“Mia maou maman”

Arthouse Istanbul sanatçı PINAR TINÇ‘ın son çalışmalarını 17 Nisan 2018 tarihinde sanatseverlerle buluşturuyor.

Yer: Arnavutkoy Art Gallery Istanbul  Açılış Reception: 17 Nisan 2018, Salı 18.00.

Mia maou maman

Mia maou maman

Çalışmalarında anlık duygu, hareket ve ritmi aktif olarak fotoğraf gibi somutlaştıran Pınar Tınç, resmettigi görsel subject normlarını o anlık mekân ve zaman sınırları dışına taşıyarak izleyicilerine aynı mekan ve zaman duygusunu farklı zamanlarda aktarmaya devam ediyor.

Kendine özgü kullandığı mürekkep boyama tekniği ile Tınc eserlerine surreal özelliği kazandırsada resmettiği anın duygusal gerçeklik realitesi sanki mühürlenmiş gibi tuali hiç terketmiyor. Subject direk olarak izleyici ile temasa geçiyor.

Gündelik sıradan yaşamın detaylarını tuale aktararak belgeleyen Tınc’ın mürekkep çalışmaları izleyiciye duraklama ve tefekkür anları yaratıyor ….

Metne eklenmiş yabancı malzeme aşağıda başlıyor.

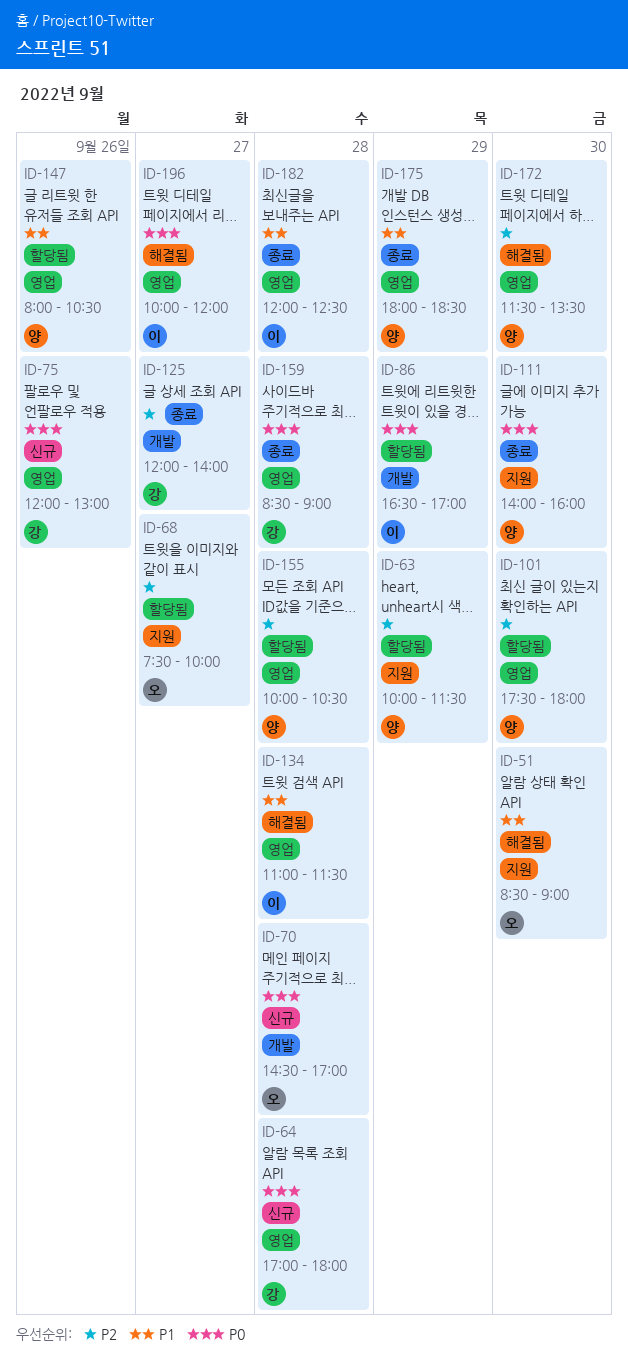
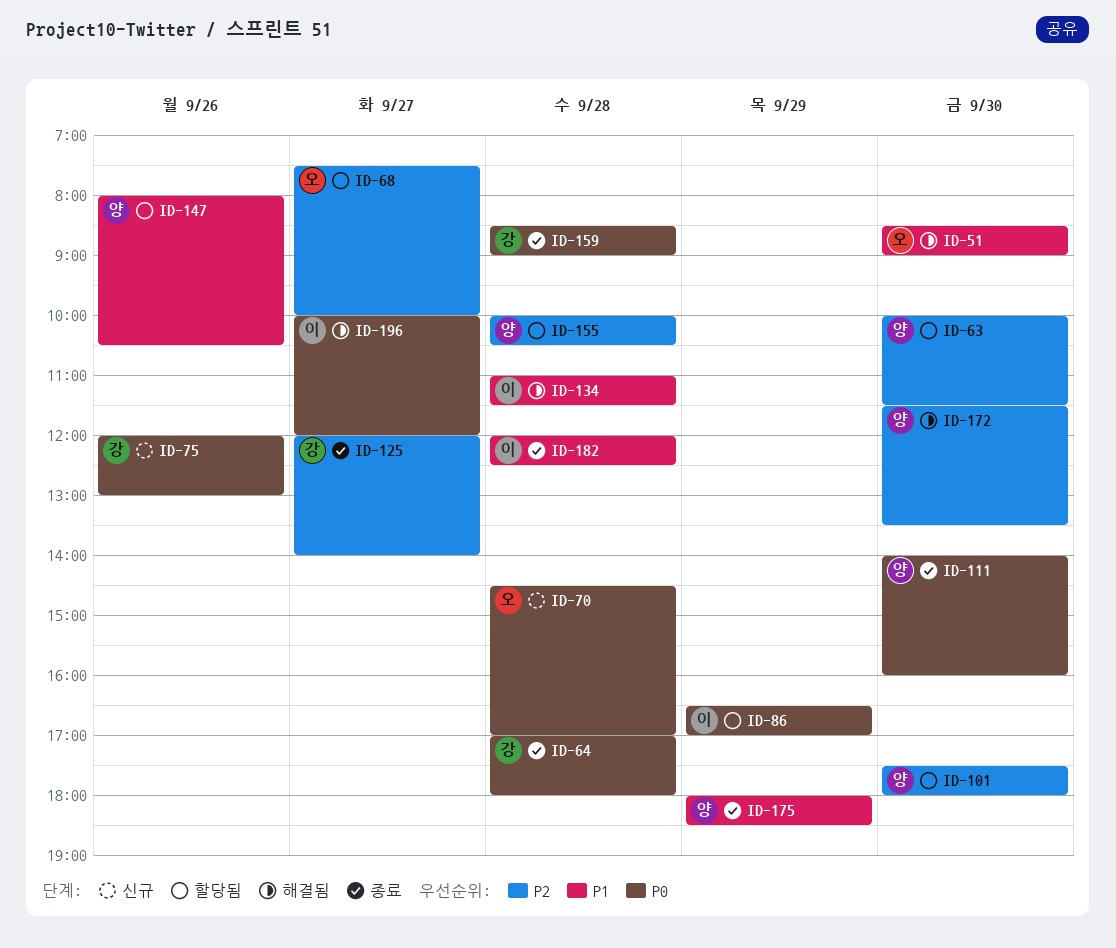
ID-63, day: Sep 29 -> Sep 30
ID-64, status: 신규 -> 종료

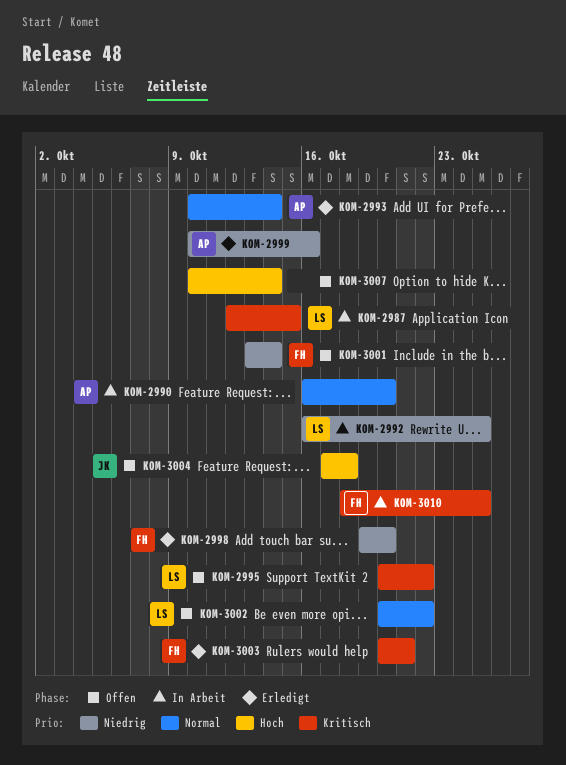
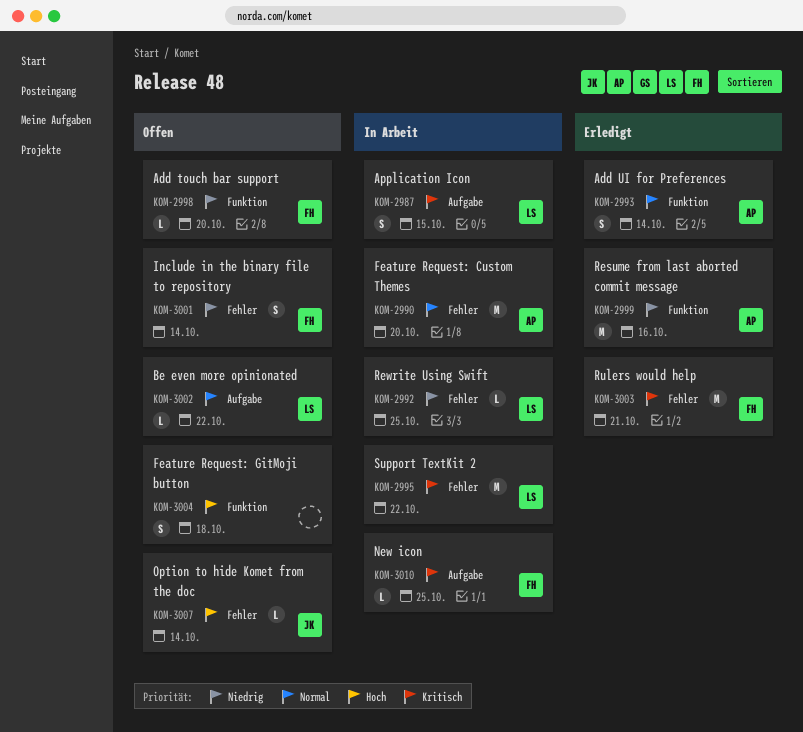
KOM-2995, status: Offen -> In Arbeit
KOM-2998, status: Erledigt -> Offen
KOM-3004, owner: JK -> none
KOM-3007, owner: none -> JK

P I N A R T I N Ç çocukluğunu geçirdiği çok sevdiği Bozcaada’da doğdu. Ada’nın Homeros’a kadar dayanan tarihi, çok kültürlülüğü ve renkli coğrafya karakteri, sanatçının ilk eserinin oluşumuna katkıda bulundu. Uludağ Üniversitesi, Marmara ve Hacettepe GSF mezun olduktan sonra profesyonelce resim yapmaya başladı. Pınar’ın eserleri, Louvre, Paris dahil olmak üzere, yurtiçinde ve yurtdışında çeşitli sanat galerileri ve önemli sanat fuarlarında sergilendi. Müze ve kişisel koleksiyonlarda sayısız eserleri bulunan Pınar Tınç mürekkep boyama tekniği ile yaptıgı çalışmalarına İstanbul ve Saint-Leu’e, Fransa’da devam ediyor.

K A R A K A D I N A D A S I

2011 Ağustos. Fransa’nın Hint okyanusundaki eski dominyonu La Réunion adasına yerleştim. Türkiye’ye yaklaşık 7.000 km. Madagaskar’ın doğusunda, haritada varla yok arası bir kara parçası. Medeniyet buralara kadar taşınmış olmasına rağmen, ada Avrupa’dan çok farklı. Doğası tropik, insanları kültürü Afrika Avrupa Hint ve Çin medeniyetlerinden bir karışım.

Durmadan resmetiyorum gördüklerimi. Her şey o kadar yeni ki benim için. Durmadan çiziyorum insanları, hayvanları, bitkileri, böcekleri, hayatımda daha önce hiç görmediğim balıkları, volkanı, evleri ve çağlayanları.

Bu cennet parçasında, Ada’nın belki de en değerli kaynağını, kara kadınlarını seçtim. Ben de uyandırdıkları buruk mutluluğu sizlerle paylaşmak istedim. Umarım o kara kadınların gözlerindeki kabullenmiş sessizliği, şükrederken affeden gizliliği sizlerde fark edersiniz.